- **Work required**:
Return every line of the records, exact and in full, until you have returned the line with "35: (422, 159)", and include none of the pictures.

(Dataset records begins)

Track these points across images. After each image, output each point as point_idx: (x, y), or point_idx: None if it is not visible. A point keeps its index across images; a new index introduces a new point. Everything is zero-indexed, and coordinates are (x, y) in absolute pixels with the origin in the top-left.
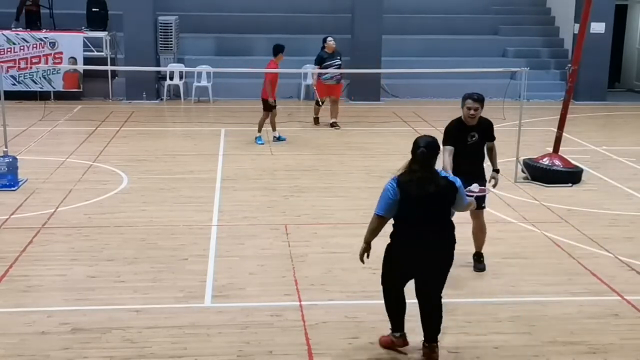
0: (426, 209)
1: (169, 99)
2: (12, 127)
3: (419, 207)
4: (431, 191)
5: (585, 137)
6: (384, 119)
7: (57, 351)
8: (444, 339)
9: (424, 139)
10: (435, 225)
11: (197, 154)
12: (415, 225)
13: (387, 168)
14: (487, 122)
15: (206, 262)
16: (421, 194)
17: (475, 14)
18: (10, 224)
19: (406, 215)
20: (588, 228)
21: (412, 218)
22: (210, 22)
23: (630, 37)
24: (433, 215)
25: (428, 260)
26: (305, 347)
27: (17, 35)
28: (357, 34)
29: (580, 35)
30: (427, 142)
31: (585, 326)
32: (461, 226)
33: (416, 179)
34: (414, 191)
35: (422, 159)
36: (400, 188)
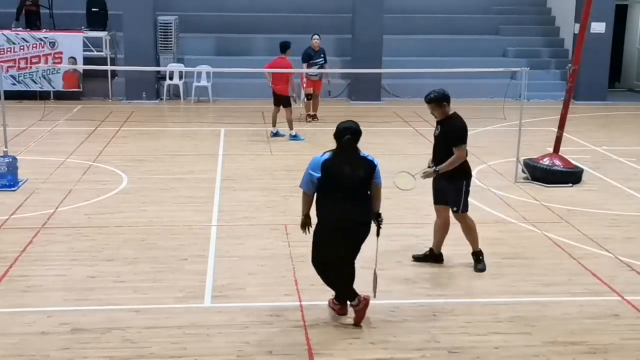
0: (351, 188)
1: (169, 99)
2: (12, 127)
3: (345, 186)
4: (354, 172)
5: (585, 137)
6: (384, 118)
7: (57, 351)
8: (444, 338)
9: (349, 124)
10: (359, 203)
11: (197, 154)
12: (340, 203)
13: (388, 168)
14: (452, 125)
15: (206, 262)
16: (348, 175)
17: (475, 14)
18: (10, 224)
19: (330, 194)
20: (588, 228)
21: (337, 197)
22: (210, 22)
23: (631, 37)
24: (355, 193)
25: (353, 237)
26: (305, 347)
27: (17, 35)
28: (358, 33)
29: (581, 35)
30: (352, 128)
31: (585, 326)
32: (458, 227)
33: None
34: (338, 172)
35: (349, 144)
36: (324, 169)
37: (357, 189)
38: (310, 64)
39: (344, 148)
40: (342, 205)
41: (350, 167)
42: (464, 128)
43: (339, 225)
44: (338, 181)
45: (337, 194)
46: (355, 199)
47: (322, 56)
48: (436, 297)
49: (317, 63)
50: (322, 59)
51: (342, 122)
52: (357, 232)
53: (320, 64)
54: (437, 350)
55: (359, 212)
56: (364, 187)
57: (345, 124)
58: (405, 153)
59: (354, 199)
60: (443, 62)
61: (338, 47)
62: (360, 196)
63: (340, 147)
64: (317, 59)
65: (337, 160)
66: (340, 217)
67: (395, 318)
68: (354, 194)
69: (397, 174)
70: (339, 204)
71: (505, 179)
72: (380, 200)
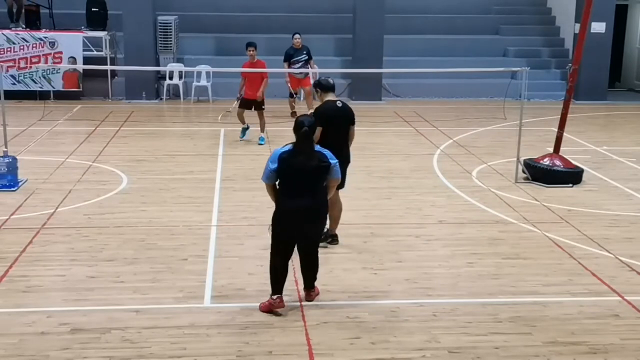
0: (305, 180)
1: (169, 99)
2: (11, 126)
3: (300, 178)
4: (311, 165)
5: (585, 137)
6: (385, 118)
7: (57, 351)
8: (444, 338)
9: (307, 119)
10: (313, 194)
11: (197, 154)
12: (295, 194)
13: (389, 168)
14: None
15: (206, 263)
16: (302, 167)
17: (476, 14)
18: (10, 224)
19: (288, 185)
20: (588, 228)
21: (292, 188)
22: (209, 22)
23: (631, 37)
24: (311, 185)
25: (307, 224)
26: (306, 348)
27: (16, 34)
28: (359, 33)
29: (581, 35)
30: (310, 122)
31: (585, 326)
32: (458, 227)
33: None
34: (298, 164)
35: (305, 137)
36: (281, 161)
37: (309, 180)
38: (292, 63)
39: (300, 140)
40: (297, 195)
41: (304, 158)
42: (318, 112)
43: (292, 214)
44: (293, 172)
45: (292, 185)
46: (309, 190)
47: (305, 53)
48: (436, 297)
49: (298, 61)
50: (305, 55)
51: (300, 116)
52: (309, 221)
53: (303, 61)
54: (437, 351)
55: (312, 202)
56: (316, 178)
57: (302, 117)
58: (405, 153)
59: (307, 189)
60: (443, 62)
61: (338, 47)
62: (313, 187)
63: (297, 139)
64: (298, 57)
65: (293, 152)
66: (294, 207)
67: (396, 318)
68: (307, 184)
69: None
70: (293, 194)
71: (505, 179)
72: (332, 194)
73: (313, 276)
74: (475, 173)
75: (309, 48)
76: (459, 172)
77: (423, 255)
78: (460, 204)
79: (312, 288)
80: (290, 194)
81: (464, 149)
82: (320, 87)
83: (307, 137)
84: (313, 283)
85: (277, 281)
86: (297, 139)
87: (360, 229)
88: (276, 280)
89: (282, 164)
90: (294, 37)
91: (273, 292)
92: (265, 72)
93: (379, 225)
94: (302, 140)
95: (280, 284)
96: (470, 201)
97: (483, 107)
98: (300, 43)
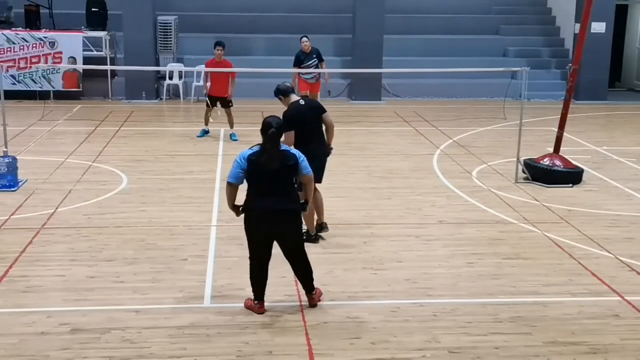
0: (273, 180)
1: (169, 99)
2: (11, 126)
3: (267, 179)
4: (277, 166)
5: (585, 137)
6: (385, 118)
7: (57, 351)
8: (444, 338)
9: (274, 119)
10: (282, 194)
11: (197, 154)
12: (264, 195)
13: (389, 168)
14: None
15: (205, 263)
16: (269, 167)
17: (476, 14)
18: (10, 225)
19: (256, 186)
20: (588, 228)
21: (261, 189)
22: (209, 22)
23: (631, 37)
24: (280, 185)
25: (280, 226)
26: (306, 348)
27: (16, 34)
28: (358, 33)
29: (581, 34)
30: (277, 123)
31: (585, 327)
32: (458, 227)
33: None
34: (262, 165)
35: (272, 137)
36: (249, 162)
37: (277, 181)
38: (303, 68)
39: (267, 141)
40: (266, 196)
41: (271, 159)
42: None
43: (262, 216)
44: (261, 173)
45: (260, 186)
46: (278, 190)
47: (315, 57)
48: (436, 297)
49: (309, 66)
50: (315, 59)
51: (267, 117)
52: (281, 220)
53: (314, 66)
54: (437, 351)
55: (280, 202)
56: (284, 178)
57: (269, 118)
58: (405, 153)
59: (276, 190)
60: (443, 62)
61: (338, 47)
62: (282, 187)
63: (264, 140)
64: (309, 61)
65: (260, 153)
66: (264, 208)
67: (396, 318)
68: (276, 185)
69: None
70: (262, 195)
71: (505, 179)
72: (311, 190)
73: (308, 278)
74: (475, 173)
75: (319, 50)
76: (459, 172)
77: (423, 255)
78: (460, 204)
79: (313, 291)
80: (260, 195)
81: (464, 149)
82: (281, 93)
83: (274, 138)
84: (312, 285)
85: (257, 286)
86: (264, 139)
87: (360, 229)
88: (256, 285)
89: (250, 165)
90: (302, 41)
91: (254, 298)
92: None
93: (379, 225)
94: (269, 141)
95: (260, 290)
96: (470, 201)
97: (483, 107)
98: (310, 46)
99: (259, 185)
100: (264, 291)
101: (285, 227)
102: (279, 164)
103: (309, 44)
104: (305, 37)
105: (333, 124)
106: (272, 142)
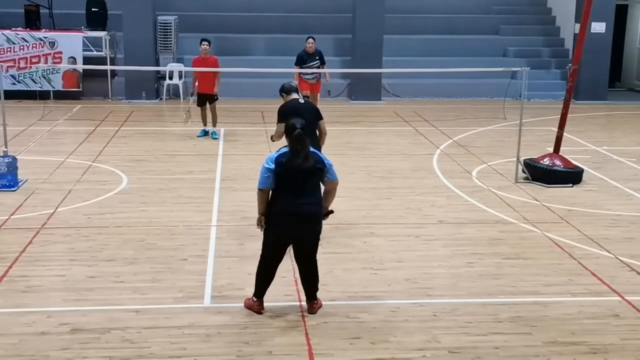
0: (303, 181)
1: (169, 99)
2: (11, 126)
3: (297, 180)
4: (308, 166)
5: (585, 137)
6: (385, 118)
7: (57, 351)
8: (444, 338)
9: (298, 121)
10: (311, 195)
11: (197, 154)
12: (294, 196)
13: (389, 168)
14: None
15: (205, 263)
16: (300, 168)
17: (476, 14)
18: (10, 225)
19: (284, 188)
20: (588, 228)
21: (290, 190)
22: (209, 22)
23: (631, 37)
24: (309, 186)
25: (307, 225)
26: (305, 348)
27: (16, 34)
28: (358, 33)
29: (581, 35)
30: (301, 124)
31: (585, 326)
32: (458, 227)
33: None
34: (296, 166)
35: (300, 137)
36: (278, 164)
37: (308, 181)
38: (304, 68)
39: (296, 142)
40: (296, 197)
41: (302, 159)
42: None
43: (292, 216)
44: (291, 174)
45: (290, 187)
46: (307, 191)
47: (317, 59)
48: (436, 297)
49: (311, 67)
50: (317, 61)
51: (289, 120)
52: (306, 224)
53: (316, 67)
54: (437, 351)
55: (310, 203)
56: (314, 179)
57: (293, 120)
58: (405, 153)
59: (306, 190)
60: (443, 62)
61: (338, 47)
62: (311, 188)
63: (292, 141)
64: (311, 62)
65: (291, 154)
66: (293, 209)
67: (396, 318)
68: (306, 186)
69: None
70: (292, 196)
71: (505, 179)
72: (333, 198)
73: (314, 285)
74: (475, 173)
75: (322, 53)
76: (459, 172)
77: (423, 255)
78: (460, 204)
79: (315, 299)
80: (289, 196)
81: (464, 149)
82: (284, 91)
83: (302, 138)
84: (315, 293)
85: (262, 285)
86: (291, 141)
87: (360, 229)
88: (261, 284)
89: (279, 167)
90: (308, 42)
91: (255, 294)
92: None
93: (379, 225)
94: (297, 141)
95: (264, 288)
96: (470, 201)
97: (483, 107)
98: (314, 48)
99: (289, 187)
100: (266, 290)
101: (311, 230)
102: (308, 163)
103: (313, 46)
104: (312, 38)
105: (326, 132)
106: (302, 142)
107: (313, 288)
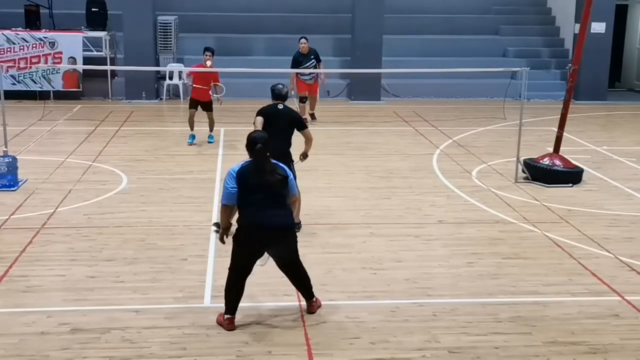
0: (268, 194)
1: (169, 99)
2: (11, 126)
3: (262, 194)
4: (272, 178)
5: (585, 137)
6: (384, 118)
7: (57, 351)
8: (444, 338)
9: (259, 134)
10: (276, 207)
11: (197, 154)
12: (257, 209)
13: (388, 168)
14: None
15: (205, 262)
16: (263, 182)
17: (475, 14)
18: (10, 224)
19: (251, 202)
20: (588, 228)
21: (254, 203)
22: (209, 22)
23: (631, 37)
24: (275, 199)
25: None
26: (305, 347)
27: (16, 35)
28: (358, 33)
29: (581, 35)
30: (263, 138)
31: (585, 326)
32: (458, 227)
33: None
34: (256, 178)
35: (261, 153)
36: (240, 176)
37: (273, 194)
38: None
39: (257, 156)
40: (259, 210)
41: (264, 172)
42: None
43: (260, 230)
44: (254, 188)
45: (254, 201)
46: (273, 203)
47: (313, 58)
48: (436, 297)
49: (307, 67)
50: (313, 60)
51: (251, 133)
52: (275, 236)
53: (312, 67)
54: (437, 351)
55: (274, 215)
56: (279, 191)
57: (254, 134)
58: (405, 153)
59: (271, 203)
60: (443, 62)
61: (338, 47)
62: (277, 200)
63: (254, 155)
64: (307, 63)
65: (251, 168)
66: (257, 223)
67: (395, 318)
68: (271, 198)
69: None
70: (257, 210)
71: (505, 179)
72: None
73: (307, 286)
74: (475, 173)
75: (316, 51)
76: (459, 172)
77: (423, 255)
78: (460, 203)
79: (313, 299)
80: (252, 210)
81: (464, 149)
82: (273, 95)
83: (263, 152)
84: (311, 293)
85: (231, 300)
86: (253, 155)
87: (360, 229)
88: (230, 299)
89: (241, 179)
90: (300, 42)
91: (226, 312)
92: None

(Dataset records ends)

- **Task answer**:
Track these points across images. After each image, output each point as point_idx: (x, y), or point_idx: None if it is not visible. A point keeps its index across images; a new index introduces a new point. Everything is zero-indexed, and coordinates are (x, y) in absolute pixels with the origin in the top-left.
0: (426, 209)
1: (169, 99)
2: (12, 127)
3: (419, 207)
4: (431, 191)
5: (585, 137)
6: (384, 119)
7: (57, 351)
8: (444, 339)
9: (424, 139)
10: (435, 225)
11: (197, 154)
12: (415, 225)
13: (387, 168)
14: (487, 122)
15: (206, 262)
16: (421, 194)
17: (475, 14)
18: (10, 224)
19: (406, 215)
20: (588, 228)
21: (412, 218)
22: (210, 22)
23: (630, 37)
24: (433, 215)
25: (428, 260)
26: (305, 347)
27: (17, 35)
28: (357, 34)
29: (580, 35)
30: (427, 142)
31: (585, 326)
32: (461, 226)
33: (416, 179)
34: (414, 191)
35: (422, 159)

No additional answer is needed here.